The exact process remains secret – Dillon will disclose only that it involves the genetic engineering of marine microbes: we’re entering the realm of the third generation of man-made biofuels (1). At the end of 2008 Solazyme announced it had produced an algae-based aviation fuel that remains stable at high altitude. The company has received $75m in capital risk investments. Its aim is to create renewable energy by reducing the 100-million year process by which algae naturally produce oil to only a few days.

In a kind of modern day alchemy, Dillon says it’s possible to accelerate the fermentation of algae by feeding them with agricultural residue and other cellulose materials in industrial digesters (2). Algae normally use sunlight to produce oil. However, Solazyme says it has genetically engineered a strain that does not use photosynthesis. The oil produced can be used for combustion, in cooking or in industrial chemicals.

The dream of endless supplies of “green gold” remains some way off. But these green start-ups have no time to waste: their investors want results. Everyone agrees that the days of cheap oil are over.
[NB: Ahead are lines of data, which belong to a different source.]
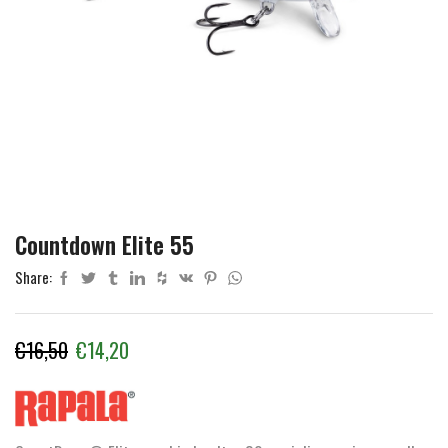
Countdown Elite 55
Share:
Il
Il
€
16,50
€
14,20
prezzo
prezzo
originale
attuale
era:
è:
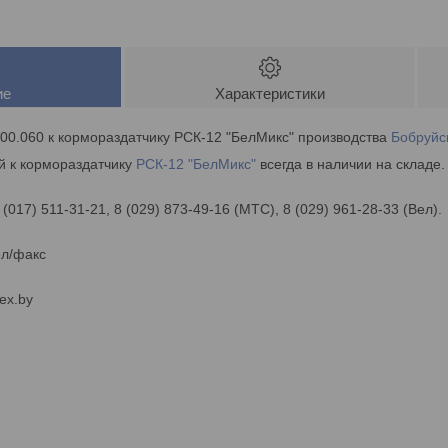
ие
Характеристики
00.060 к кормораздатчику РСК-12 "БелМикс" производства
Бобруйс
й к кормораздатчику
РСК-12 "БелМикс"
всегда в наличии на складе.
 (017) 511-31-21, 8 (029) 873-49-16 (МТС), 8 (029) 961-28-33 (Вел).
ел/факс
ex.by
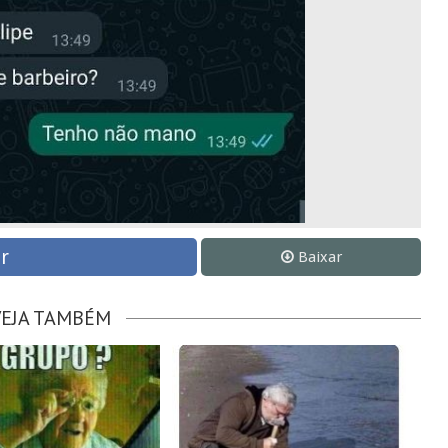
r
Baixar
VEJA TAMBÉM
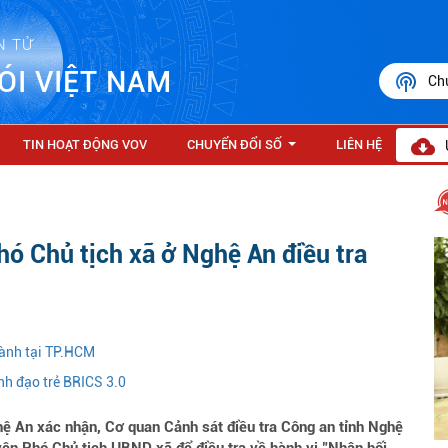
N TỬ
ÓI VIỆT NAM
Ch
TIN HOẠT ĐỘNG VOV
CHUYỂN ĐỔI SỐ
LIÊN HỆ
...
ó Chủ tịch xã ở Nghệ An điều tra
hành tại TP.HCM
nh đạo trẻ BRICS 3.0
ệ An xác nhận, Cơ quan Cảnh sát điều tra Công an tỉnh Nghệ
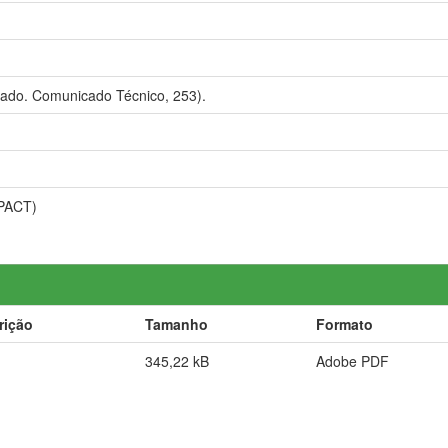
ado. Comunicado Técnico, 253).
PACT)
rição
Tamanho
Formato
345,22 kB
Adobe PDF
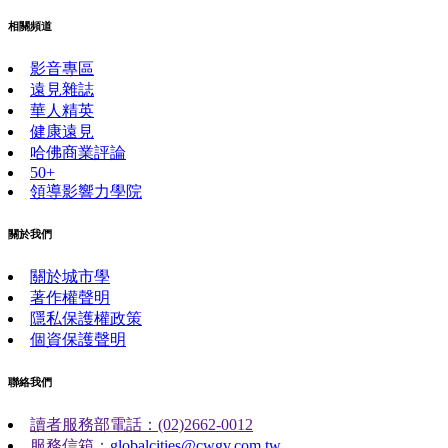
相關頻道
影音專區
遠見雜誌
華人精英
健康遠見
哈佛商業評論
50+
領導影響力學院
關於我們
關於城市學
著作權聲明
隱私保護權政策
個資保護聲明
聯絡我們
讀者服務部電話：(02)2662-0012
服務信箱：
globalcities@cwgv.com.tw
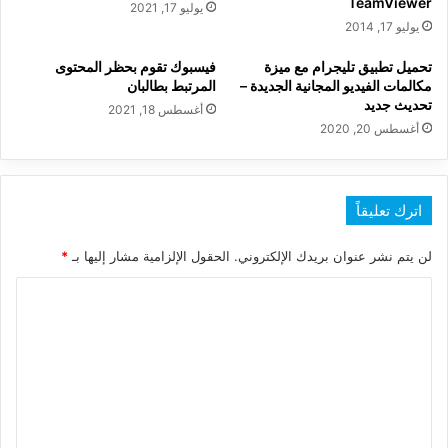
TeamViewer
يوليو 17, 2021
يوليو 17, 2014
تحميل تطبيق تليجرام مع ميزة
فيسبوك تقوم بحظر المحتوى
مكالمات الفيديو المجانية الجديدة –
المرتبط بطالبان
تحديث جديد
أغسطس 18, 2021
أغسطس 20, 2020
اترك تعليقاً
لن يتم نشر عنوان بريدك الإلكتروني.
الحقول الإلزامية مشار إليها بـ
*
ا
ل
ت
ع
ل
ي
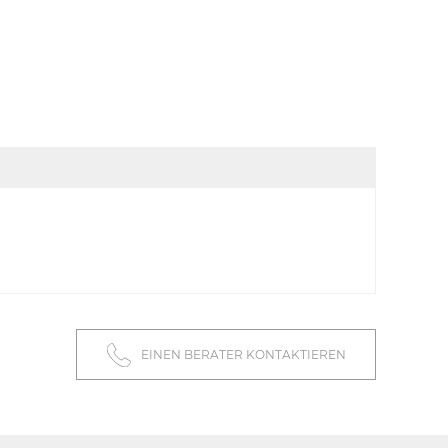
EINEN BERATER KONTAKTIEREN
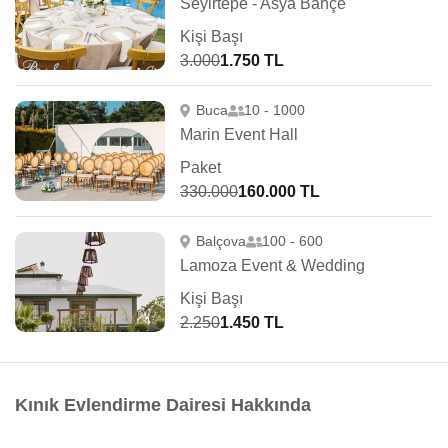
Seyirtepe - Asya Bahçe
Kişi Başı
3.000
1.750 TL
Buca
10 - 1000
Marin Event Hall
Paket
330.000
160.000 TL
Balçova
100 - 600
Lamoza Event & Wedding
Kişi Başı
2.250
1.450 TL
Kınık Evlendirme Dairesi Hakkında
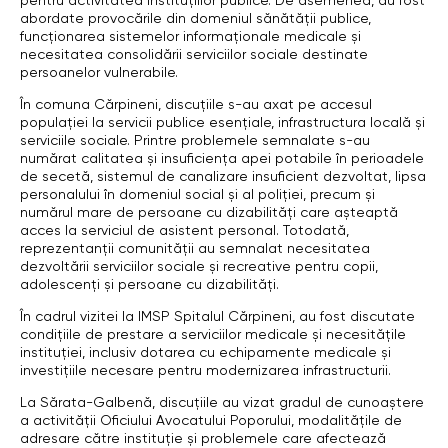
pentru activitatea instituțiilor publice. De asemenea, au fost
abordate provocările din domeniul sănătății publice,
funcționarea sistemelor informaționale medicale și
necesitatea consolidării serviciilor sociale destinate
persoanelor vulnerabile.
În comuna Cărpineni, discuțiile s-au axat pe accesul
populației la servicii publice esențiale, infrastructura locală și
serviciile sociale. Printre problemele semnalate s-au
numărat calitatea și insuficiența apei potabile în perioadele
de secetă, sistemul de canalizare insuficient dezvoltat, lipsa
personalului în domeniul social și al poliției, precum și
numărul mare de persoane cu dizabilități care așteaptă
acces la serviciul de asistent personal. Totodată,
reprezentanții comunității au semnalat necesitatea
dezvoltării serviciilor sociale și recreative pentru copii,
adolescenți și persoane cu dizabilități.
În cadrul vizitei la IMSP Spitalul Cărpineni, au fost discutate
condițiile de prestare a serviciilor medicale și necesitățile
instituției, inclusiv dotarea cu echipamente medicale și
investițiile necesare pentru modernizarea infrastructurii.
La Sărata-Galbenă, discuțiile au vizat gradul de cunoaștere
a activității Oficiului Avocatului Poporului, modalitățile de
adresare către instituție și problemele care afectează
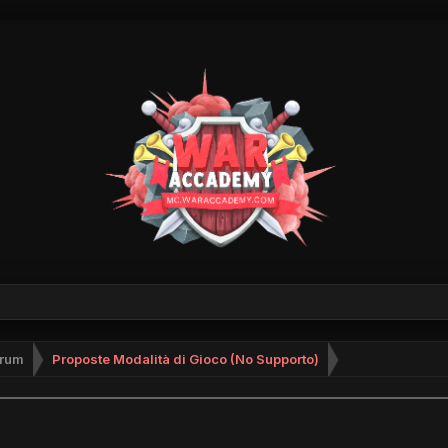
rum
Proposte Modalità di Gioco (No Supporto)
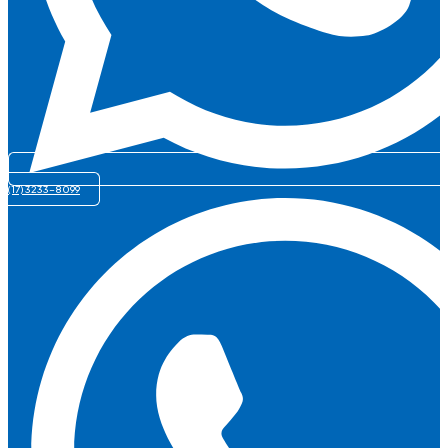
(17) 3233-8099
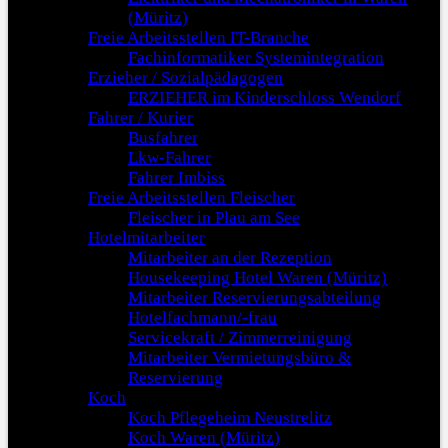
(Müritz)
Freie Arbeitsstellen IT-Branche
Fachinformatiker Systemintegration
Erzieher / Sozialpädagogen
ERZIEHER im Kinderschloss Wendorf
Fahrer / Kurier
Busfahrer
Lkw-Fahrer
Fahrer Imbiss
Freie Arbeitsstellen Fleischer
Fleischer in Plau am See
Hotelmitarbeiter
Mitarbeiter an der Rezeption
Housekeeping Hotel Waren (Müritz)
Mitarbeiter Reservierungsabteilung
Hotelfachmann/-frau
Servicekraft / Zimmerreinigung
Mitarbeiter Vermietungsbüro &
Reservierung
Koch
Koch Pflegeheim Neustrelitz
Koch Waren (Müritz)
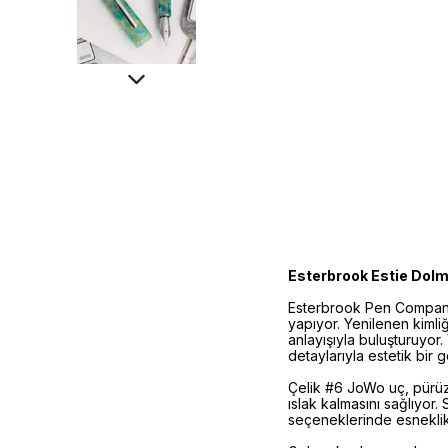
Esterbrook Estie Dol
Esterbrook Pen Company,
yapıyor. Yenilenen kimliğ
anlayışıyla buluşturuyor.
detaylarıyla estetik bir
Çelik #6 JoWo uç, pürüz
ıslak kalmasını sağlıyor
seçeneklerinde esneklik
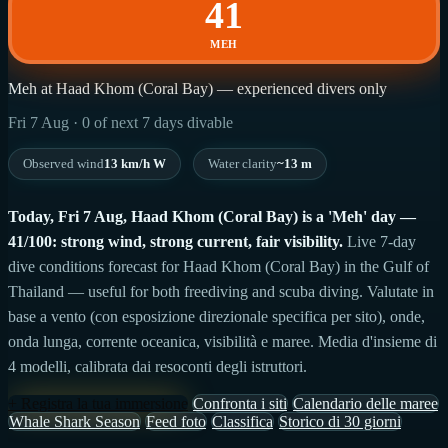
41
MEH
Meh at Haad Khom (Coral Bay) — experienced divers only
Fri 7 Aug · 0 of next 7 days divable
Observed wind
13 km/h W
Water clarity
~13 m
Today, Fri 7 Aug, Haad Khom (Coral Bay) is a 'Meh' day —
41/100: strong wind, strong current, fair visibility.
Live 7-day
dive conditions forecast for Haad Khom (Coral Bay) in the Gulf of
Thailand — useful for both freediving and scuba diving. Valutate in
base a vento (con esposizione direzionale specifica per sito), onde,
onda lunga, corrente oceanica, visibilità e maree. Media d'insieme di
4 modelli, calibrata dai resoconti degli istruttori.
+ Registra la tua immersione
Confronta i siti
Calendario delle maree
Whale Shark Season
Feed foto
Classifica
Storico di 30 giorni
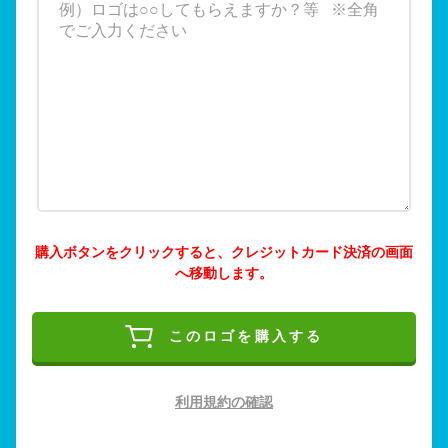
購入ボタンをクリックすると、クレジットカード決済の画面
へ移動します。
このロゴを購入する
利用規約の確認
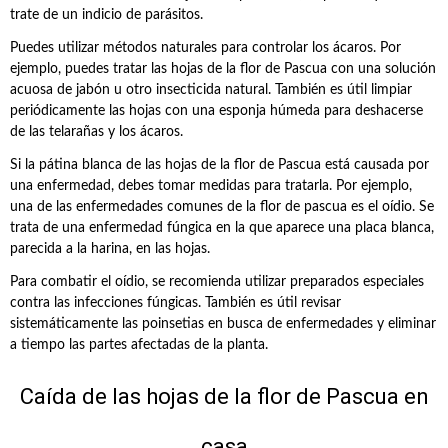
trate de un indicio de parásitos.
Puedes utilizar métodos naturales para controlar los ácaros. Por
ejemplo, puedes tratar las hojas de la flor de Pascua con una solución
acuosa de jabón u otro insecticida natural. También es útil limpiar
periódicamente las hojas con una esponja húmeda para deshacerse
de las telarañas y los ácaros.
Si la pátina blanca de las hojas de la flor de Pascua está causada por
una enfermedad, debes tomar medidas para tratarla. Por ejemplo,
una de las enfermedades comunes de la flor de pascua es el oídio. Se
trata de una enfermedad fúngica en la que aparece una placa blanca,
parecida a la harina, en las hojas.
Para combatir el oídio, se recomienda utilizar preparados especiales
contra las infecciones fúngicas. También es útil revisar
sistemáticamente las poinsetias en busca de enfermedades y eliminar
a tiempo las partes afectadas de la planta.
Caída de las hojas de la flor de Pascua en
casa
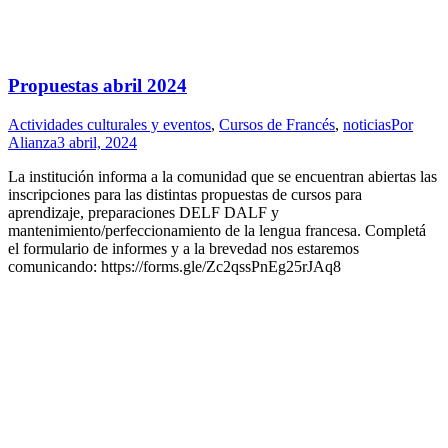
Propuestas abril 2024
Actividades culturales y eventos
,
Cursos de Francés
,
noticias
Por
Alianza
3 abril, 2024
La institución informa a la comunidad que se encuentran abiertas las
inscripciones para las distintas propuestas de cursos para
aprendizaje, preparaciones DELF DALF y
mantenimiento/perfeccionamiento de la lengua francesa. Completá
el formulario de informes y a la brevedad nos estaremos
comunicando: https://forms.gle/Zc2qssPnEg25rJAq8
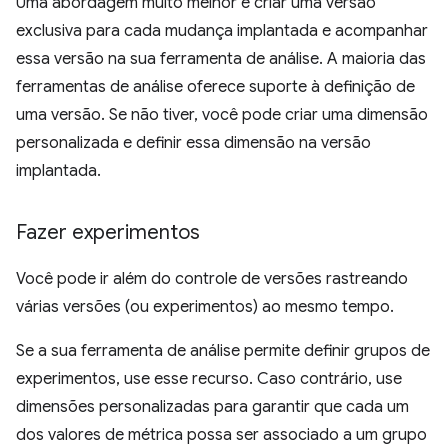
Uma abordagem muito melhor é criar uma versão
exclusiva para cada mudança implantada e acompanhar
essa versão na sua ferramenta de análise. A maioria das
ferramentas de análise oferece suporte à definição de
uma versão. Se não tiver, você pode criar uma dimensão
personalizada e definir essa dimensão na versão
implantada.
Fazer experimentos
Você pode ir além do controle de versões rastreando
várias versões (ou experimentos) ao mesmo tempo.
Se a sua ferramenta de análise permite definir grupos de
experimentos, use esse recurso. Caso contrário, use
dimensões personalizadas para garantir que cada um
dos valores de métrica possa ser associado a um grupo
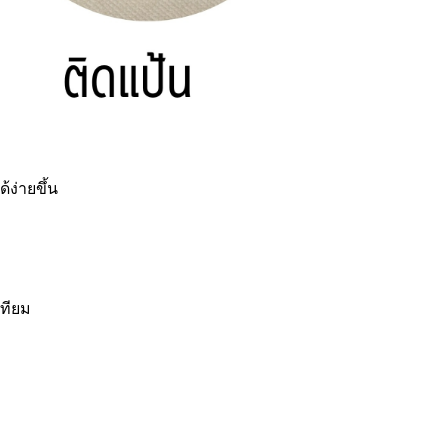
ง่ายขึ้น
เทียม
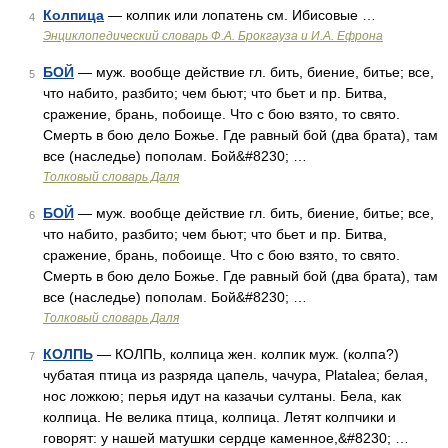
Колпица
— колпик или лопатень см. Ибисовые …
4
Энциклопедический словарь Ф.А. Брокгауза и И.А. Ефрона
БОЙ
— муж. вообще действие гл. бить, биение, битье; все,
5
что набито, разбито; чем бьют; что бьет и пр. Битва,
сражение, брань, побоище. Что с бою взято, то свято.
Смерть в бою дело Божье. Где равный бой (два брата), там
все (наследье) пополам. Бой&#8230; …
Толковый словарь Даля
БОЙ
— муж. вообще действие гл. бить, биение, битье; все,
6
что набито, разбито; чем бьют; что бьет и пр. Битва,
сражение, брань, побоище. Что с бою взято, то свято.
Смерть в бою дело Божье. Где равный бой (два брата), там
все (наследье) пополам. Бой&#8230; …
Толковый словарь Даля
КОЛПЬ
— КОЛПЬ, колпица жен. колпик муж. (колпа?)
7
чубатая птица из разряда цапель, чачура, Platalea; белая,
нос ложкою; перья идут на казачьи султаны. Бела, как
колпица. Не велика птица, колпица. Летят колпчики и
говорят: у нашей матушки сердце каменное,&#8230; …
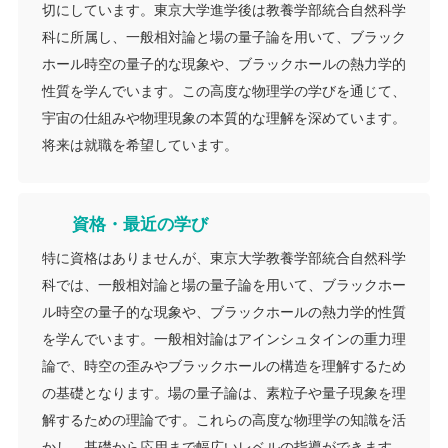
切にしています。東京大学進学後は教養学部統合自然科学
科に所属し、一般相対論と場の量子論を用いて、ブラック
ホール時空の量子的な現象や、ブラックホールの熱力学的
性質を学んでいます。この高度な物理学の学びを通じて、
宇宙の仕組みや物理現象の本質的な理解を深めています。
将来は就職を希望しています。
資格・最近の学び
特に資格はありませんが、東京大学教養学部統合自然科学
科では、一般相対論と場の量子論を用いて、ブラックホー
ル時空の量子的な現象や、ブラックホールの熱力学的性質
を学んでいます。一般相対論はアインシュタインの重力理
論で、時空の歪みやブラックホールの構造を理解するため
の基礎となります。場の量子論は、素粒子や量子現象を理
解するための理論です。これらの高度な物理学の知識を活
かし、基礎から応用まで幅広いレベルの指導ができます。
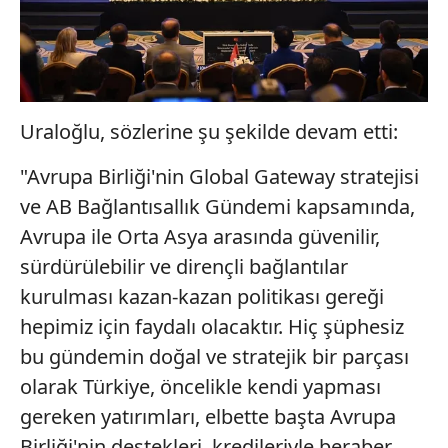
Uraloğlu, sözlerine şu şekilde devam etti:
"Avrupa Birliği'nin Global Gateway stratejisi
ve AB Bağlantısallık Gündemi kapsamında,
Avrupa ile Orta Asya arasında güvenilir,
sürdürülebilir ve dirençli bağlantılar
kurulması kazan-kazan politikası gereği
hepimiz için faydalı olacaktır. Hiç şüphesiz
bu gündemin doğal ve stratejik bir parçası
olarak Türkiye, öncelikle kendi yapması
gereken yatırımları, elbette başta Avrupa
Birliği'nin destekleri, kredileriyle beraber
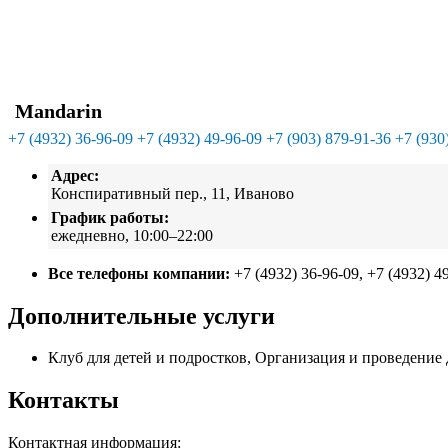
Mandarin
+7 (4932) 36-96-09
+7 (4932) 49-96-09
+7 (903) 879-91-36
+7 (930
Адрес:
Конспиративный пер., 11, Иваново
График работы:
ежедневно, 10:00–22:00
Все телефоны компании:
+7 (4932) 36-96-09, +7 (4932) 4
Дополнительные услуги
Клуб для детей и подростков, Организация и проведение
Контакты
Контактная информация:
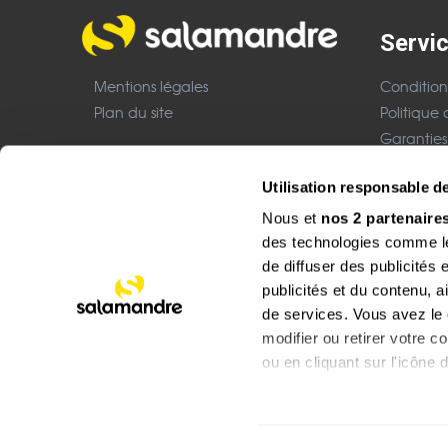
Servic
Mentions légales
Condition
Plan du site
Politique 
Garanties
Nous cont
Boutique CHF
Utilisation responsable 
Mentions 
Nous et
nos 2 partenaire
Site réalisé avec le soutien de :
des technologies comme les
de diffuser des publicités
publicités et du contenu, 
de services. Vous avez le c
modifier ou retirer votre 
ou en cliquant sur l'icône d
Si vous le permettez, nou
Collecter des informat
Boutique du groupe Salamandre, groupe de presse et d’édition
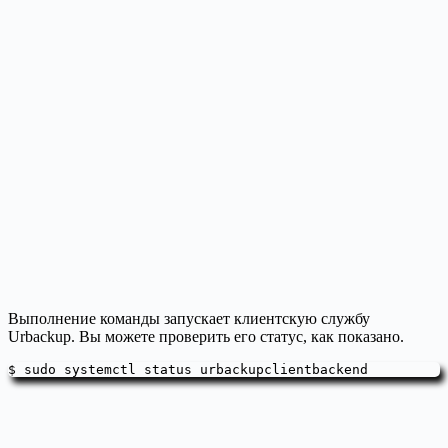
Выполнение команды запускает клиентскую службу
Urbackup. Вы можете проверить его статус, как показано.
$ sudo systemctl status urbackupclientbackend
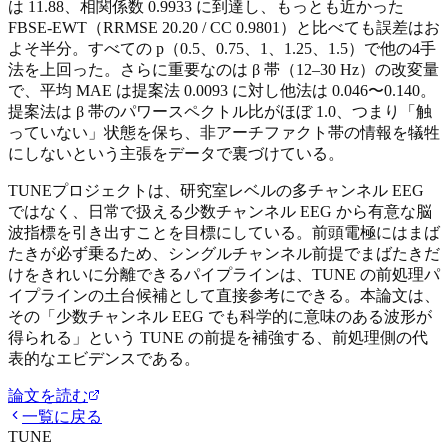
は 11.88、相関係数 0.9933 に到達し、もっとも近かった
FBSE-EWT（RRMSE 20.20 / CC 0.9801）と比べても誤差はお
よそ半分。すべての p（0.5、0.75、1、1.25、1.5）で他の4手
法を上回った。さらに重要なのは β 帯（12–30 Hz）の改変量
で、平均 MAE は提案法 0.0093 に対し他法は 0.046〜0.140。
提案法は β 帯のパワースペクトル比がほぼ 1.0、つまり「触
っていない」状態を保ち、非アーチファクト帯の情報を犠牲
にしないという主張をデータで裏づけている。
TUNEプロジェクトは、研究室レベルの多チャンネル EEG
ではなく、日常で扱える少数チャンネル EEG から有意な脳
波指標を引き出すことを目標にしている。前頭電極にはまば
たきが必ず乗るため、シングルチャンネル前提でまばたきだ
けをきれいに分離できるパイプラインは、TUNE の前処理パ
イプラインの土台候補として直接参考にできる。本論文は、
その「少数チャンネル EEG でも科学的に意味のある波形が
得られる」という TUNE の前提を補強する、前処理側の代
表的なエビデンスである。
論文を読む
一覧に戻る
TUNE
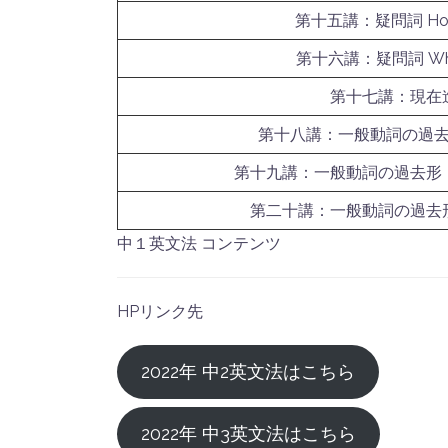
第十五講：疑問詞 How
第十六講：疑問詞 What
第十七講：現在
第十八講：一般動詞の過
第十九講：一般動詞の過去形
第二十講：一般動詞の過去
中１英文法 コンテンツ
HPリンク先
2022年 中2英文法はこちら
2022年 中3英文法はこちら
In 2005 the Hirsch Report by SAIC (Science Applications International Corporation), commissioned by the US department of energy, recommended preparing for the transition to other sources of energy before oil production peaks and declines (Peaking of world oil production: impacts, mitigation, & risk management (PDF)). The 21st century will not enjoy the same abundance of energy as the 20th did. Faced with this reality, it is left to the miracle of technology to replace nature’s bounty. Silicon Valley sees itself as a future Saudi Arabia, transforming cellulose into ethanol and algae into oil.